SAN DIEGO — The emotions range from "midnight doubts" to "adoption euphoria."
The realities of adoption can be daunting. For social workers and adoptive parents, though, the rewards are many.
Patrick Quivey described the pleasure he feels when he discovers people who are obviously going to make good parents:
"I get a feeling of promise. I'll be in their home . . . talking with them about daily life. Their family history. As it weaves together, the thought begins to grow 'This is only the beginning . . . but some child may be very fortunate.' "
A tall, bearded, soft-spoken man, Quivey, 32, is senior counselor of the Multi-Cultural Home Recruitment Network. He is in the business of recruiting parents.
The "midnight doubts," he explained, are likely to hit a soon-to-be parent when he or she is several months into the process--after the first excitement generated by the decision to adopt has worn off.
"They tend to wake in the night and think: 'What am I doing?' "
Quivey and adoptive parents he has worked with know that it can be a long process, with many steps along the way.
The state-funded network is part of the San Diego Urban League. Three of its four counselor-recruiters--Quivey, Candace Trotter and Joyce James--talked with a reporter recently at the agency's offices on Martin Luther King Way.
"We're not an adoption agency," Quivey stressed. People, he says, sometimes get the wrong idea about the network, imagining a back room full of babies, all waiting to be picked like summer peas.

════════

Problem to work on: Please resume the article on adoption recruitment above, continuing from its final words, "waiting to be picked like summer peas."

════════

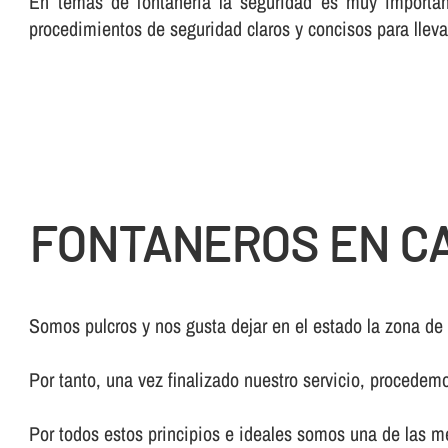
En temas de fontanerí­a la seguridad es muy importan
procedimientos de seguridad claros y concisos para lleva
FONTANEROS EN C
Somos pulcros y nos gusta dejar en el estado la zona de
Por tanto, una vez finalizado nuestro servicio, procedem
Por todos estos principios e ideales somos una de las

════════

Reply to the task:
"Our function is to find people who might adopt--including single people--and link them with private and county adoption agencies," he said.
"We work with the black, Hispanic and American Indian populations," Trotter said. Both she and James are black. Both have children of their own.
"Most of these homeless children--at least 80% of them--end up under the care of the Department of Social Services because they've been abused. Or neglected. Or abandoned," James said.
Minority children, children over 3 and children who have handicaps have historically been difficult to find permanent homes for.
"But that doesn't deter us," Trotter said. "Just the opposite. It's our motivation."
Joining the discussion of adoption was Diane Evans, a psychologist in private practice in La Jolla and downtown San Diego. She is single and has two sons. Kwame, whom she adopted, is nearly 11. When he was 5, she gave birth to Amar.
"I was 27 when I decided I wanted a baby. And I wanted a boy," she said.
"At that time, I was a senior social worker at UCSD. I was stable economically and socially, but I felt my home needed a child. If there had been a suitable man in my life at that time . . . " She shrugged. "Well, there wasn't one."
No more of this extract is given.